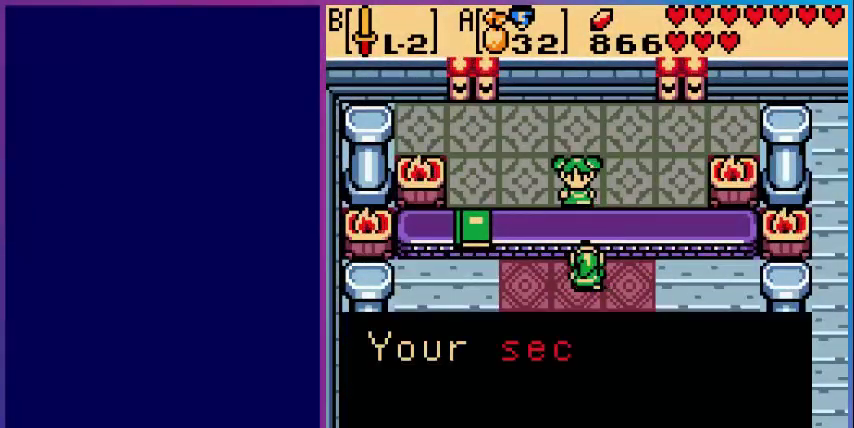
{"buttons": [], "events": [[80, "DPAD_LEFT", "up"], [200, "A", "down"], [240, "A", "up"]]}
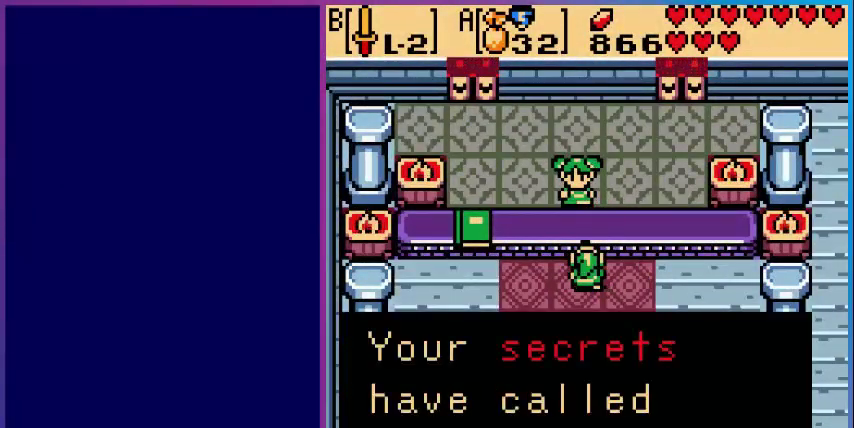
{"buttons": [], "events": [[80, "A", "down"], [240, "A", "up"], [280, "A", "down"], [480, "A", "up"]]}
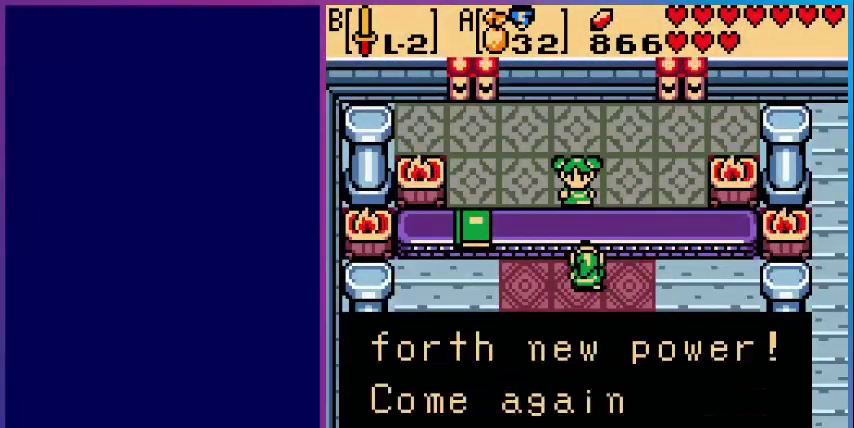
{"buttons": ["DPAD_LEFT"], "events": [[200, "A", "down"], [280, "A", "up"], [320, "DPAD_LEFT", "down"]]}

* **YOUR OBJECTIVE**:
The listing above should be returned word for word, with pictures omitted.

* **WRITTEN REPLY**:
{"buttons": [], "events": [[80, "DPAD_LEFT", "up"], [200, "A", "down"], [240, "A", "up"]]}
{"buttons": [], "events": [[80, "A", "down"], [240, "A", "up"], [280, "A", "down"], [480, "A", "up"]]}
{"buttons": ["DPAD_LEFT"], "events": [[200, "A", "down"], [280, "A", "up"], [320, "DPAD_LEFT", "down"]]}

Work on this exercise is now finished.